William Julius Wilson
Born (1935-12-20) December 20, 1935 (age 81)
Derry, Pennsylvania
Nationality American
Fields Sociology
Institutions Harvard University
University of Chicago
Alma mater Washington State University
Notable awards National Medal of Science (1998)

William Julius Wilson (born December 20, 1935) is an American sociologist. He taught at the University of Chicago from 1972 to 1996 before moving to Harvard University.
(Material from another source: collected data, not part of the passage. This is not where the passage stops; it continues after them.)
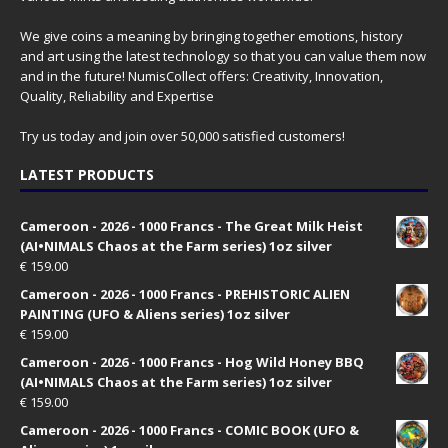
We give coins a meaning by bringing together emotions, history
and art using the latest technology so that you can value them now
and in the future! NumisCollect offers: Creativity, Innovation,
Quality, Reliability and Expertise
Try us today and join over 50,000 satisfied customers!
LATEST PRODUCTS
Cameroon - 2026 - 1000 Francs - The Great Milk Heist
(AI•NIMALS Chaos at the Farm series) 1oz silver
€
159.00
Cameroon - 2026 - 1000 Francs - PREHISTORIC ALIEN
PAINTING (UFO & Aliens series) 1oz silver
€
159.00
Cameroon - 2026 - 1000 Francs - Hog Wild Honey BBQ
(AI•NIMALS Chaos at the Farm series) 1oz silver
€
159.00
Cameroon - 2026 - 1000 Francs - COMIC BOOK (UFO &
Wilson is Lewis P. and Linda L. Geyser University Professor at Harvard University. He is one of 24 University Professors, the highest professional distinction for a Harvard faculty member. After receiving a Ph.D. from Washington State University in 1966, Wilson taught sociology at the University of Massachusetts Amherst, before joining the University of Chicago faculty in 1972. In 1990 he was appointed the Lucy Flower University Professor and director of the University of Chicago's Center for the Study of Urban Inequality. He joined the faculty at Harvard in July 1996. He is affiliated with the Malcolm Wiener Center for Social Policy at the John F. Kennedy School of Government, Harvard University's Hutchins Center for African and African American Research, as well as Harvard's Department of Sociology. He is a member of the Library of Congress Scholars Council.
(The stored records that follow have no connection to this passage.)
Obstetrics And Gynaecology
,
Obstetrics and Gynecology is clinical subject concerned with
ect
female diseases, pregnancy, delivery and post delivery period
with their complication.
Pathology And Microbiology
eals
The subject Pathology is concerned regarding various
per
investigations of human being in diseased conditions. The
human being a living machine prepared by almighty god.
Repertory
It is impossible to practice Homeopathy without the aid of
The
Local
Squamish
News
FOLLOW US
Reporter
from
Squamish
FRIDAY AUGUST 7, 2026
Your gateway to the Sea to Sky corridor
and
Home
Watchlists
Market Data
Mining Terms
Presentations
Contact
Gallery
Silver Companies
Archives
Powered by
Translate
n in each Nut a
Wilson was an original board member of the progressive Century Institute, and a current board member at Philadelphia-based Public/Private Ventures as well as PolicyLink and the Center on Budget and Policy Priorities.
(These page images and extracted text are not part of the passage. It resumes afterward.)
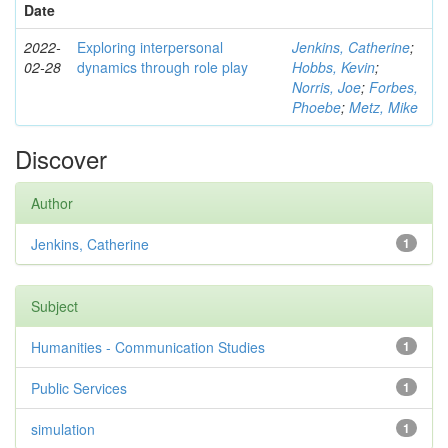
Date
2022-
Exploring interpersonal
Jenkins, Catherine
;
02-28
dynamics through role play
Hobbs, Kevin
;
Norris, Joe
;
Forbes,
Phoebe
;
Metz, Mike
Discover
Author
Jenkins, Catherine
1
Subject
Humanities - Communication Studies
1
Public Services
1
simulation
1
He is the author of numerous publications, including Power Racism and Privilege: Race Relations in Theoretical and Sociohistorical Perspectives (1973, 1976), The Declining Significance of Race: Blacks and Changing American Institutions (1978, 1980, 2012), winner of the American Sociological Association's Sydney Spivack Award; The Truly Disadvantaged: The Inner City, the Underclass, and Public Policy (1987, 2012), which was selected by the editors of the New York Times Book Review as one of the 16 best books of 1987, and received The Washington Monthly Annual Book Award, the Society for the Study of Social Problems' C. Wright Mills Award and the American Political Science Association’s Aaron Wildavsky Enduring Contribution Award; When Work Disappears: The World of the New Urban Poor (1996), which was selected as one of the notable books of 1996 by the editors of the New York Times Book Review and received the Sidney Hillman Foundation Award and the American Political Science Association’s Aaron Wildavsky Enduring Contribution Award; and The Bridge Over the Racial Divide: Rising Inequality and Coalition Politics. More recently, he is the co-author of There Goes the Neighborhood: Racial, Ethnic, and Class Tensions in Four Chicago Neighborhoods and Their Meaning for America (2006), and Good Kids in Bad Neighborhoods: Successful Development in Social Context (2006); and author of More than Just Race: Being Black and Poor in the Inner City (2009).